Stress and fears about the future are contributing to high levels of depression among the nation’s fishermen who are not as highly valued as farmers, says a university researcher.

A tuna boat heads for sea at Port Lincoln, 2007. Tuna is a commercial fishery in South Australia. PIRSA is considering opening up new fisheries for deep water crabs. (Des Woolford: user submitted)

A tuna boat heads for sea at Port Lincoln, 2007. Tuna is a commercial fishery in South Australia. PIRSA is considering opening up new fisheries for deep water crabs. (Des Woolford: user submitted) 

A nationwide survey of the fishing industry shows greater psychological stress and almost double the rate of depression than the national average.

Almost 1,000 registered commercial fishers responded to the study undertaken by Deakin University.

The results showed 19 per cent rate of depression among industry workers compared to the estimated national diagnosis of 10 per cent.

Lead researcher Dr Tanya King said uncertainty in the industry was the main cause for the poor mental health outcomes.

“Fishermen aren’t just a bunch of whingers,” she said.

Pressures in fishing

“One of the big issues that came out in the survey was that the causes of poor mental health was what we call modern uncertainties.”

Dr King said issues such as the threat of rapid closures, politicised fisheries management and sudden changes that affected the livelihoods of those who worked in the industry were identified.
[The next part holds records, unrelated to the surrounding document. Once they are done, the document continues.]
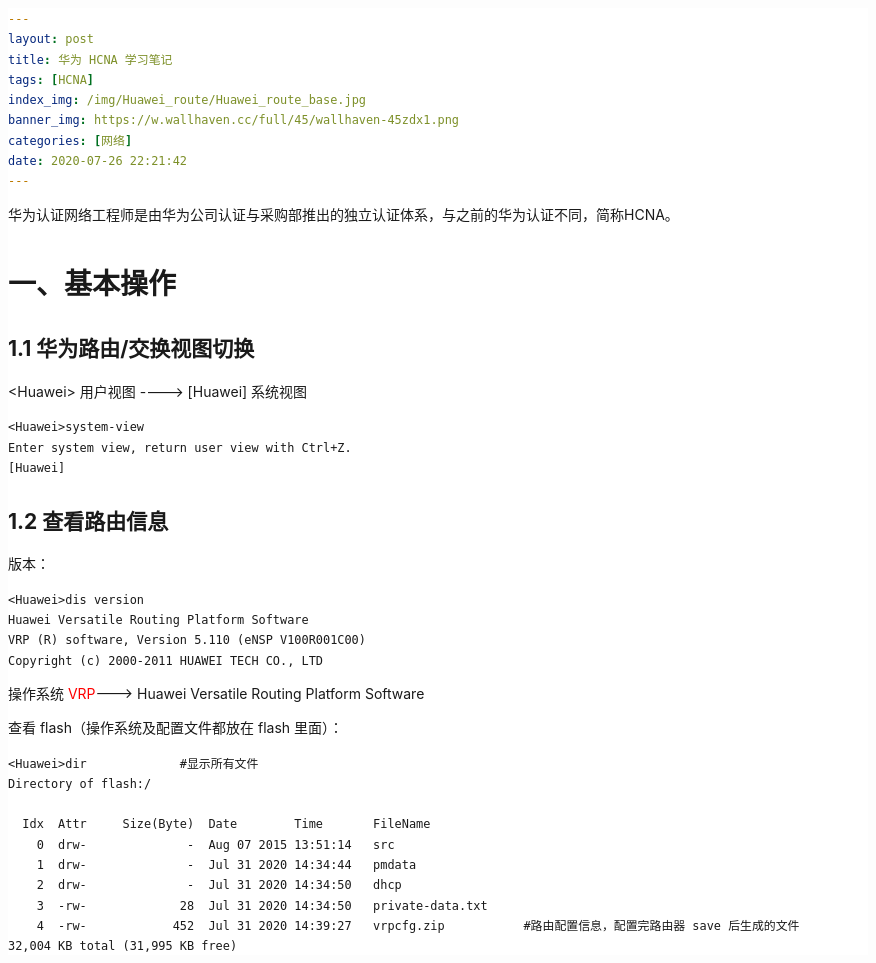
 ```yaml
---
layout: post
title: 华为 HCNA 学习笔记
tags: [HCNA]
index_img: /img/Huawei_route/Huawei_route_base.jpg
banner_img: https://w.wallhaven.cc/full/45/wallhaven-45zdx1.png
categories: [网络]
date: 2020-07-26 22:21:42
---
```


华为认证网络工程师是由华为公司认证与采购部推出的独立认证体系，与之前的华为认证不同，简称HCNA。

# 一、基本操作

## 1.1 华为路由/交换视图切换

\<Huawei> 用户视图 ----> [Huawei] 系统视图

```
<Huawei>system-view 
Enter system view, return user view with Ctrl+Z.
[Huawei]
```

## 1.2 查看路由信息

版本：

```
<Huawei>dis version 
Huawei Versatile Routing Platform Software
VRP (R) software, Version 5.110 (eNSP V100R001C00)
Copyright (c) 2000-2011 HUAWEI TECH CO., LTD

```

操作系统 <font color=red>VRP</font>---> Huawei Versatile Routing Platform Software

查看 flash（操作系统及配置文件都放在 flash 里面）：

```
<Huawei>dir				#显示所有文件
Directory of flash:/

  Idx  Attr     Size(Byte)  Date        Time       FileName 
    0  drw-              -  Aug 07 2015 13:51:14   src
    1  drw-              -  Jul 31 2020 14:34:44   pmdata
    2  drw-              -  Jul 31 2020 14:34:50   dhcp
    3  -rw-             28  Jul 31 2020 14:34:50   private-data.txt
    4  -rw-            452  Jul 31 2020 14:39:27   vrpcfg.zip			#路由配置信息，配置完路由器 save 后生成的文件
32,004 KB total (31,995 KB free)
```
Dr King said the industry did not enjoy the same kind of support as the agricultural sector.

“There’s great awareness of poor mental health and the stresses of living on the land and being a primary producer,” she said.

Corner Inlet fishermen Neville Clark stand on a jetty.

“Under the same policy umbrella though we have a group of primary producers —fishers — who don’t get that recognition.”

But Dr King said she hoped having the statistical data to back up the anecdotal evidence of poor mental health would lead to better policy outcomes.

Another finding of the study was that 39 per cent of respondents reported they didn’t bring up their mental health problems up with their GP.

Results not surprising

Dr King said that respondents felt their GP did not understand the pressures of the fishing industry.

“Australians don’t culturally value fishers like we venerate farmers,” she said.

Neville Clark is a third generation fishermen from Corners Inlet in Gippsland, he said the results of the survey weren’t surprising.

“There are a lot of directions where stress can come from in the fishing industry,” Mr Clark said.

When Mr Clark started fishing in the early 1980s he said there were 45 fishermen at Corners Inlet. Now there are just 18.

“Over the years the bay and inlet fisheries along the Victorian coast have been closed to make way for recreational fishing,” he said.

“We wonder whether that will happen to us, that’s a big thing.”

Housing and business loans

Mr Clark said it was harder for younger licence holders.

“They’ve got their housing loans and business loans and it’s a worry I guess,” he said.

“When you’re trying to get ahead and you don’t know if you’ll still be working in this industry going forward.”

This piece by Jess Davis  was first seen on ‘ABC News’ Octobre 4, 2017.